### Saved data entries
........

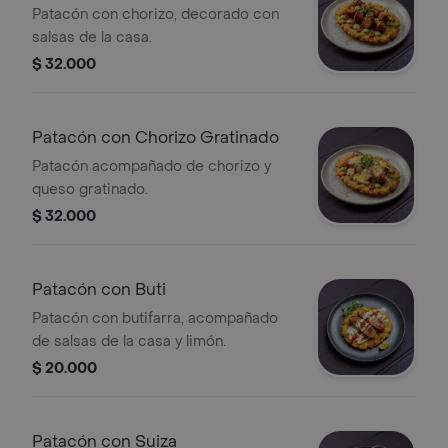
Patacón con chorizo, decorado con
salsas de la casa.
$ 32.000
Patacón con Chorizo Gratinado
Patacón acompañado de chorizo y
queso gratinado.
$ 32.000
Patacón con Buti
Patacón con butifarra, acompañado
de salsas de la casa y limón.
$ 20.000
Patacón con Suiza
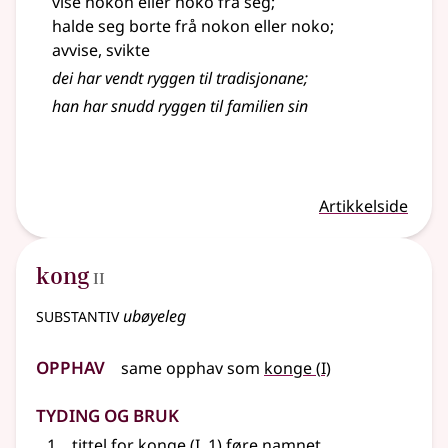
vise nokon eller noko frå seg
;
halde seg borte frå nokon eller noko
;
avvise, svikte
dei har vendt ryggen til tradisjonane
;
han har snudd ryggen til familien sin
Artikkelside
2
kong
II
substantiv
ubøyeleg
Opphav
1
same opphav som
konge
(
I)
Tyding og bruk
1
tittel for
konge
(
I
, 1)
føre namnet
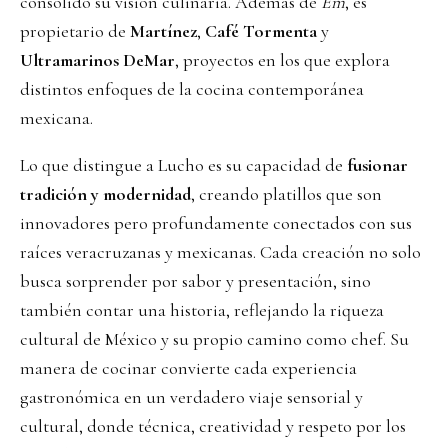
consolidó su visión culinaria. Además de
Em
, es
propietario de
Martínez
,
Café Tormenta
y
Ultramarinos DeMar
, proyectos en los que explora
distintos enfoques de la cocina contemporánea
mexicana.
Lo que distingue a Lucho es su capacidad de
fusionar
tradición y modernidad
, creando platillos que son
innovadores pero profundamente conectados con sus
raíces veracruzanas y mexicanas. Cada creación no solo
busca sorprender por sabor y presentación, sino
también contar una historia, reflejando la riqueza
cultural de México y su propio camino como chef. Su
manera de cocinar convierte cada experiencia
gastronómica en un verdadero viaje sensorial y
cultural, donde técnica, creatividad y respeto por los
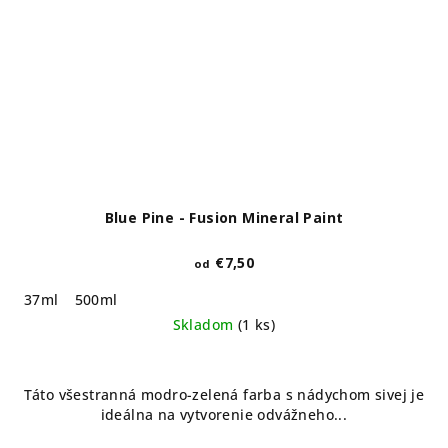
Blue Pine - Fusion Mineral Paint
€7,50
od
37ml
500ml
Skladom
(1 ks)
Táto všestranná modro-zelená farba s nádychom sivej je
ideálna na vytvorenie odvážneho...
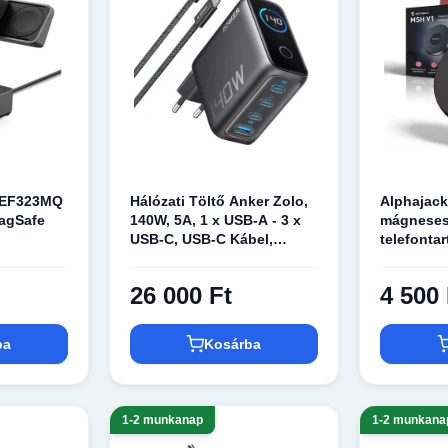
l EF323MQ
Hálózati Töltő Anker Zolo,
Alphajac
agSafe
140W, 5A, 1 x USB-A - 3 x
mágneses
USB-C, USB-C Kábel,
telefontar
 Qi2.2
Fekete (B2697GZ1)
(Magsafe 
26 000 Ft
4 500 
ba
Kosárba
1-2 munkanap
1-2 munkana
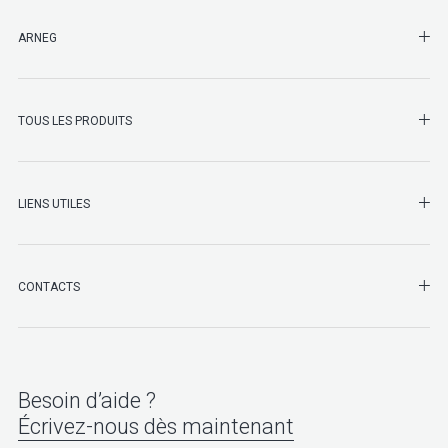
SHO
ARNEG
SHO
TOUS LES PRODUITS
LIENS UTILES
SHO
CONTACTS
Besoin d’aide ?
Écrivez-nous dès maintenant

........

### Assignment
Repeat the text from the start of the data through the line containing "Patacón con Suiza", with both ends included. Leave the pictures out of your answer.

### Answer box
Patacón con chorizo, decorado con
salsas de la casa.
$ 32.000
Patacón con Chorizo Gratinado
Patacón acompañado de chorizo y
queso gratinado.
$ 32.000
Patacón con Buti
Patacón con butifarra, acompañado
de salsas de la casa y limón.
$ 20.000
Patacón con Suiza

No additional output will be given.